§ **Stored items from a collection**
'''
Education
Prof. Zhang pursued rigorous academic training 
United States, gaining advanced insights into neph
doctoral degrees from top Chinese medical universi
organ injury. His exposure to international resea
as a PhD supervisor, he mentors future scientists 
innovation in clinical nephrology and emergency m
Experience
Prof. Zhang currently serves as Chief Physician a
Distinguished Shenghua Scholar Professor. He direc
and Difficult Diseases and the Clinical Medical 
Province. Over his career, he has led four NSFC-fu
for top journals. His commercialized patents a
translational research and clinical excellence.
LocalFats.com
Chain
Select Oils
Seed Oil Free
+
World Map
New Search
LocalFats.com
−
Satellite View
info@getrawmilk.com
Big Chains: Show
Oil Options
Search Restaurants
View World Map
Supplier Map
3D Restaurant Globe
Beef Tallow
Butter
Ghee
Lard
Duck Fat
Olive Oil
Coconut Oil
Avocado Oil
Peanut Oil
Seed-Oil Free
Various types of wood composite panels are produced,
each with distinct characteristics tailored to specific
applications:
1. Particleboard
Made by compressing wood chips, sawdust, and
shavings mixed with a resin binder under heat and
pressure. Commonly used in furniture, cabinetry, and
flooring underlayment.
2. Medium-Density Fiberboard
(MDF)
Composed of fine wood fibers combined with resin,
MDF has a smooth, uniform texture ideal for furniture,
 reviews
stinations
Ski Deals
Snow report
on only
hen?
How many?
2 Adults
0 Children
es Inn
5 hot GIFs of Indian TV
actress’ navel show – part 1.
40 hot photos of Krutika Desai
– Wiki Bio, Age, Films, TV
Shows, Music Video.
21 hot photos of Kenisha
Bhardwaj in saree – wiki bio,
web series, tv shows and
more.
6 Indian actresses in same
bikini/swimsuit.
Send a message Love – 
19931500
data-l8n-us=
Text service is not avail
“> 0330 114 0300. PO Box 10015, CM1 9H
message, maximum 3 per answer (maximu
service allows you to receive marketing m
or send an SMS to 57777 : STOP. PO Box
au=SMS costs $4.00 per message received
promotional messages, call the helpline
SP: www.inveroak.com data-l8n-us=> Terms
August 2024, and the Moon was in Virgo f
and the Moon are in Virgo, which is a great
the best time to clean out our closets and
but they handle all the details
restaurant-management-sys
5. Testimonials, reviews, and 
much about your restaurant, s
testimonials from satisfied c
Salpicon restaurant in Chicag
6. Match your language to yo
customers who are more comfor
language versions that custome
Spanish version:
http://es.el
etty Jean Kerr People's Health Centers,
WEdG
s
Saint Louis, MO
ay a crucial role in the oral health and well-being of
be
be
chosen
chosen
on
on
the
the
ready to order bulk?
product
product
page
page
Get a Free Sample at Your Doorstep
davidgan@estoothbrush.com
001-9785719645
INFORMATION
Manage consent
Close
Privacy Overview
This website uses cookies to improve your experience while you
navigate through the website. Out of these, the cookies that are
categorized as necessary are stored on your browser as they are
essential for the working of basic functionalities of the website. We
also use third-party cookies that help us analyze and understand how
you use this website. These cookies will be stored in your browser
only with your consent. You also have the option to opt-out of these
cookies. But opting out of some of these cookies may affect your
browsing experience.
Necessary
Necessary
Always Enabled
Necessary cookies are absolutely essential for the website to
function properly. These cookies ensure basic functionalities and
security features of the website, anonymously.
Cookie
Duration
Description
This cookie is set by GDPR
'''
§ **Exercise instructions**
Repeat word for word every line from the start of the entries to the line holding "for top journals.", inclusive, and nothing else.

§ **Task solution**
Education
Prof. Zhang pursued rigorous academic training 
United States, gaining advanced insights into neph
doctoral degrees from top Chinese medical universi
organ injury. His exposure to international resea
as a PhD supervisor, he mentors future scientists 
innovation in clinical nephrology and emergency m
Experience
Prof. Zhang currently serves as Chief Physician a
Distinguished Shenghua Scholar Professor. He direc
and Difficult Diseases and the Clinical Medical 
Province. Over his career, he has led four NSFC-fu
for top journals. His commercialized patents a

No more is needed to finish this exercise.